The average UK graduate student will leave university buried under the weight of £50,800 in student debt. This tremendously high figure is unfortunately made even more daunting by its relentless tendency to increase each year, as students move closer to facing the cost of their university education.
In March 2018, the value of outstanding tuition fee loans from UK students reached a value of £105 billion – a number that has not ceased to grow in the past ten months. Each year, the British government loans over £16 billion to approximately one million students across the UK. This is an astronomical figure and only 30 per cent of it is expected to be repaid.
With excessive sums of debt piling up for both students and the government, politicians have started reviewing the amount that students in higher education are paying in tuition fees – a figure currently set at £9,250 per year. Suggestions have been made to lower these fees down to £6,500. However, this reduction would result in a rather insignificant effect on the tens of thousands of pounds that students will owe after graduating. Politicians are additionally faced with a warning from universities that a reduction in tuition fees would need to be matched with equal funding from elsewhere – presenting a seemingly irresolvable issue.

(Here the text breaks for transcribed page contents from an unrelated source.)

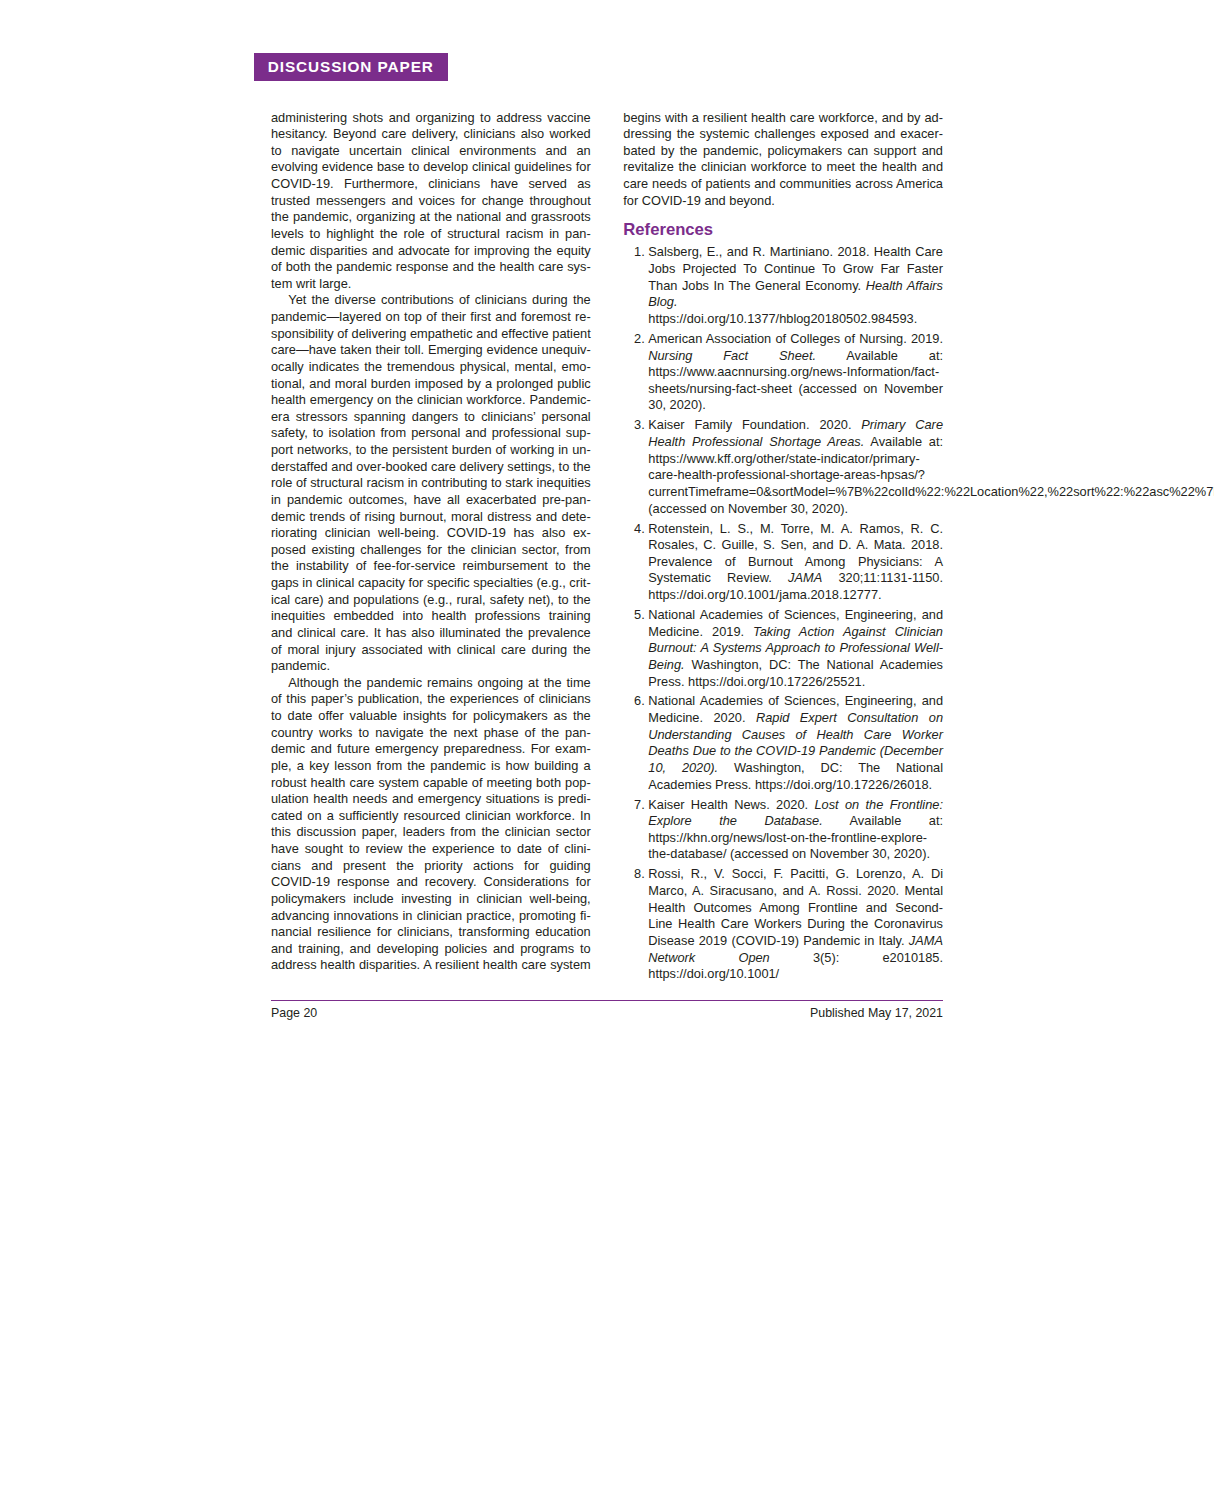DISCUSSION PAPER
administering shots and organizing to address vaccine hesitancy. Beyond care delivery, clinicians also worked to navigate uncertain clinical environments and an evolving evidence base to develop clinical guidelines for COVID-19. Furthermore, clinicians have served as trusted messengers and voices for change throughout the pandemic, organizing at the national and grassroots levels to highlight the role of structural racism in pandemic disparities and advocate for improving the equity of both the pandemic response and the health care system writ large.
Yet the diverse contributions of clinicians during the pandemic—layered on top of their first and foremost responsibility of delivering empathetic and effective patient care—have taken their toll. Emerging evidence unequivocally indicates the tremendous physical, mental, emotional, and moral burden imposed by a prolonged public health emergency on the clinician workforce. Pandemic-era stressors spanning dangers to clinicians’ personal safety, to isolation from personal and professional support networks, to the persistent burden of working in understaffed and over-booked care delivery settings, to the role of structural racism in contributing to stark inequities in pandemic outcomes, have all exacerbated pre-pandemic trends of rising burnout, moral distress and deteriorating clinician well-being. COVID-19 has also exposed existing challenges for the clinician sector, from the instability of fee-for-service reimbursement to the gaps in clinical capacity for specific specialties (e.g., critical care) and populations (e.g., rural, safety net), to the inequities embedded into health professions training and clinical care. It has also illuminated the prevalence of moral injury associated with clinical care during the pandemic.
Although the pandemic remains ongoing at the time of this paper’s publication, the experiences of clinicians to date offer valuable insights for policymakers as the country works to navigate the next phase of the pandemic and future emergency preparedness. For example, a key lesson from the pandemic is how building a robust health care system capable of meeting both population health needs and emergency situations is predicated on a sufficiently resourced clinician workforce. In this discussion paper, leaders from the clinician sector have sought to review the experience to date of clinicians and present the priority actions for guiding COVID-19 response and recovery. Considerations for policymakers include investing in clinician well-being, advancing innovations in clinician practice, promoting financial resilience for clinicians, transforming education and training, and developing policies and programs to address health disparities. A resilient health care system begins with a resilient health care workforce, and by addressing the systemic challenges exposed and exacerbated by the pandemic, policymakers can support and revitalize the clinician workforce to meet the health and care needs of patients and communities across America for COVID-19 and beyond.
References
Salsberg, E., and R. Martiniano. 2018. Health Care Jobs Projected To Continue To Grow Far Faster Than Jobs In The General Economy. Health Affairs Blog. https://doi.org/10.1377/hblog20180502.984593.
American Association of Colleges of Nursing. 2019. Nursing Fact Sheet. Available at: https://www.aacnnursing.org/news-Information/fact-sheets/nursing-fact-sheet (accessed on November 30, 2020).
Kaiser Family Foundation. 2020. Primary Care Health Professional Shortage Areas. Available at: https://www.kff.org/other/state-indicator/primary-care-health-professional-shortage-areas-hpsas/?currentTimeframe=0&sortModel=%7B%22colId%22:%22Location%22,%22sort%22:%22asc%22%7D (accessed on November 30, 2020).
Rotenstein, L. S., M. Torre, M. A. Ramos, R. C. Rosales, C. Guille, S. Sen, and D. A. Mata. 2018. Prevalence of Burnout Among Physicians: A Systematic Review. JAMA 320;11:1131-1150. https://doi.org/10.1001/jama.2018.12777.
National Academies of Sciences, Engineering, and Medicine. 2019. Taking Action Against Clinician Burnout: A Systems Approach to Professional Well-Being. Washington, DC: The National Academies Press. https://doi.org/10.17226/25521.
National Academies of Sciences, Engineering, and Medicine. 2020. Rapid Expert Consultation on Understanding Causes of Health Care Worker Deaths Due to the COVID-19 Pandemic (December 10, 2020). Washington, DC: The National Academies Press. https://doi.org/10.17226/26018.
Kaiser Health News. 2020. Lost on the Frontline: Explore the Database. Available at: https://khn.org/news/lost-on-the-frontline-explore-the-database/ (accessed on November 30, 2020).
Rossi, R., V. Socci, F. Pacitti, G. Lorenzo, A. Di Marco, A. Siracusano, and A. Rossi. 2020. Mental Health Outcomes Among Frontline and Second-Line Health Care Workers During the Coronavirus Disease 2019 (COVID-19) Pandemic in Italy. JAMA Network Open 3(5): e2010185. https://doi.org/10.1001/
Page 20 Published May 17, 2021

Another possible solution (and probably the most contentious) among those suggested, is the introduction of varying tuition fees, wherein certain subjects would incur a greater fee. Science and technology courses would demand figures closer to £13,500 whereas humanities such as English or History would be lowered closer to the £5000 per year mark. The implementation of higher fees for certain subjects would primarily be designed to reflect the expected earnings of graduates of those subjects. For example, there exists an assumption that a student studying medicine will earn a greater salary after university than an art student, and therefore a degree in medicine would be considerably more expensive. More tangibly, these difference in fees would mirror the fact that science and technology subjects are more expensive to teach, requiring more contact hours as well as specialist equipment.

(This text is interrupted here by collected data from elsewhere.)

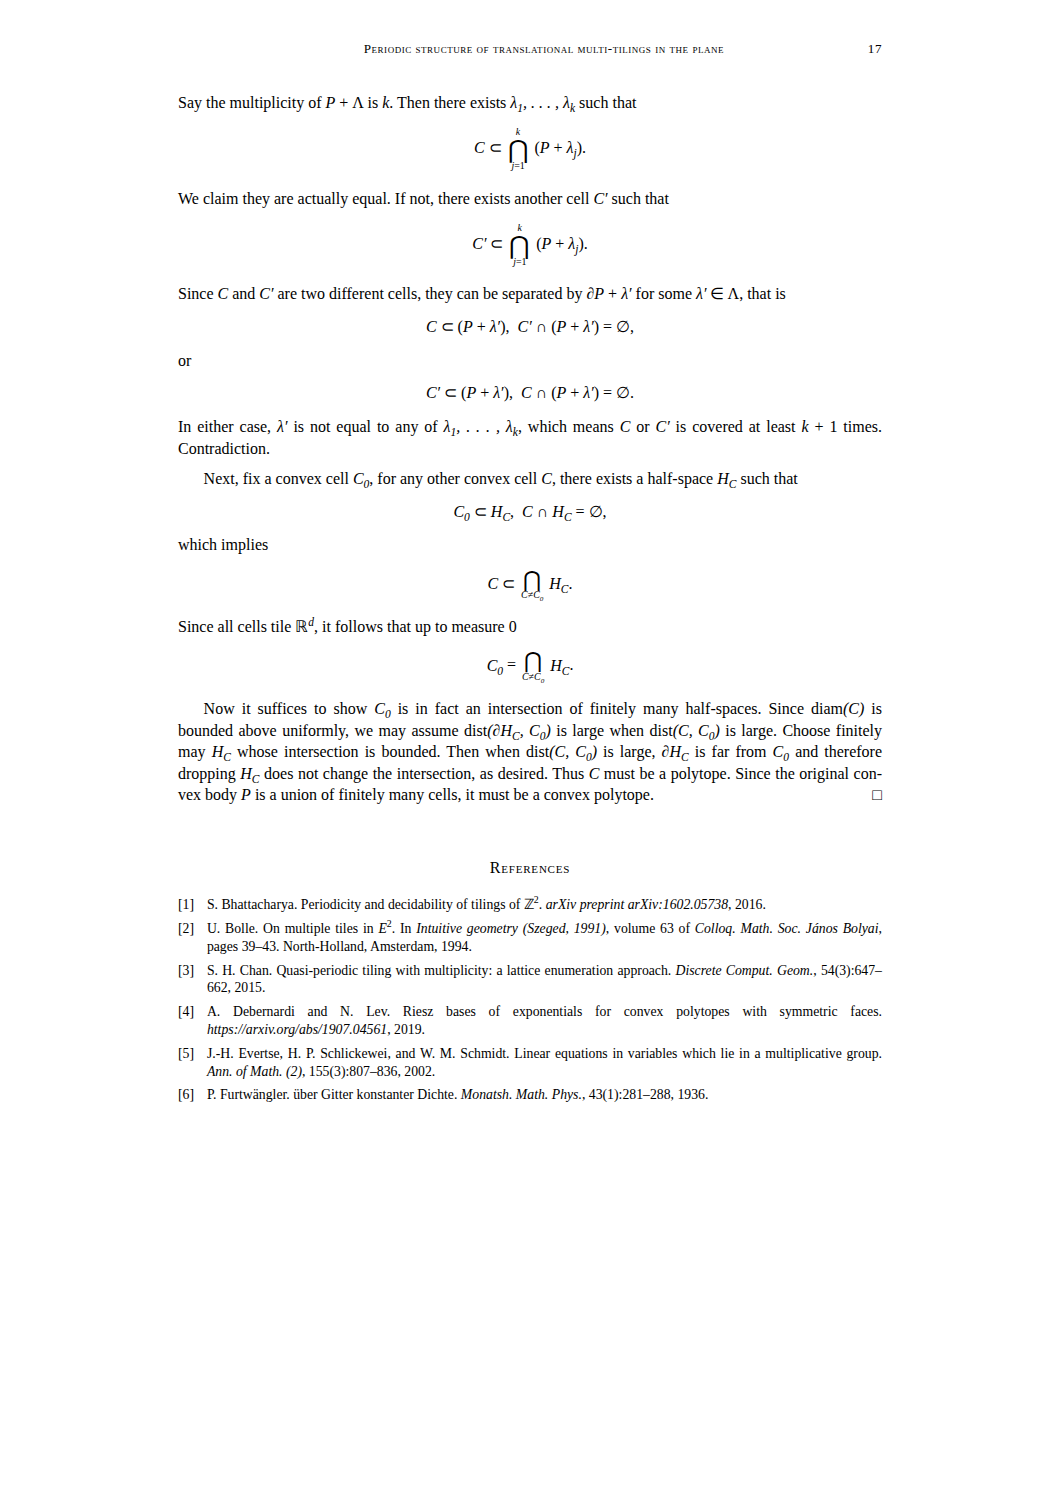Periodic structure of translational multi-tilings in the plane 17
Say the multiplicity of P + Λ is k. Then there exists λ1, . . . , λk such that
C ⊂ k ⋂ j=1 (P + λj).
We claim they are actually equal. If not, there exists another cell C′ such that
C′ ⊂ k ⋂ j=1 (P + λj).
Since C and C′ are two different cells, they can be separated by ∂P + λ′ for some λ′ ∈ Λ, that is
C ⊂ (P + λ′), C′ ∩ (P + λ′) = ∅,
or
C′ ⊂ (P + λ′), C ∩ (P + λ′) = ∅.
In either case, λ′ is not equal to any of λ1, . . . , λk, which means C or C′ is covered at least k + 1 times. Contradiction.
Next, fix a convex cell C0, for any other convex cell C, there exists a half-space HC such that
C0 ⊂ HC, C ∩ HC = ∅,
which implies
C ⊂ ⋂ C≠C0 HC.
Since all cells tile ℝd, it follows that up to measure 0
C0 = ⋂ C≠C0 HC.
Now it suffices to show C0 is in fact an intersection of finitely many half-spaces. Since diam(C) is bounded above uniformly, we may assume dist(∂HC, C0) is large when dist(C, C0) is large. Choose finitely may HC whose intersection is bounded. Then when dist(C, C0) is large, ∂HC is far from C0 and therefore dropping HC does not change the intersection, as desired. Thus C must be a polytope. Since the original convex body P is a union of finitely many cells, it must be a convex polytope. □
References
[1] S. Bhattacharya. Periodicity and decidability of tilings of ℤ2. arXiv preprint arXiv:1602.05738, 2016.
[2] U. Bolle. On multiple tiles in E2. In Intuitive geometry (Szeged, 1991), volume 63 of Colloq. Math. Soc. János Bolyai, pages 39–43. North-Holland, Amsterdam, 1994.
[3] S. H. Chan. Quasi-periodic tiling with multiplicity: a lattice enumeration approach. Discrete Comput. Geom., 54(3):647–662, 2015.
[4] A. Debernardi and N. Lev. Riesz bases of exponentials for convex polytopes with symmetric faces. https://arxiv.org/abs/1907.04561, 2019.
[5] J.-H. Evertse, H. P. Schlickewei, and W. M. Schmidt. Linear equations in variables which lie in a multiplicative group. Ann. of Math. (2), 155(3):807–836, 2002.
[6] P. Furtwängler. über Gitter konstanter Dichte. Monatsh. Math. Phys., 43(1):281–288, 1936.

As a humanities student, I see the advantages of the argument being made. The courses that I, and those in my department, study cost the university significantly less to run than STEM subjects. However, beyond this, the implementation of varying tuition fees would have serious implications for students and teachers of both the arts and sciences. In terms of subject participation, this system would create a severe participation gap. Students from poorer backgrounds would be deterred from STEM subjects and by default would be pushed towards the arts and humanities. Furthermore, this undermines the credibility of arts and humanities subjects themselves as lower fees would cause a lower status to be imposed upon them.
The review of tuition fee cuts began back in 2017 but a definitive decision from the government is still far away. This leaves current university students to face the thousands of pounds that they have borrowed. It also poses a question to students on the brink of entering higher education with a decision of their own: is it worth it?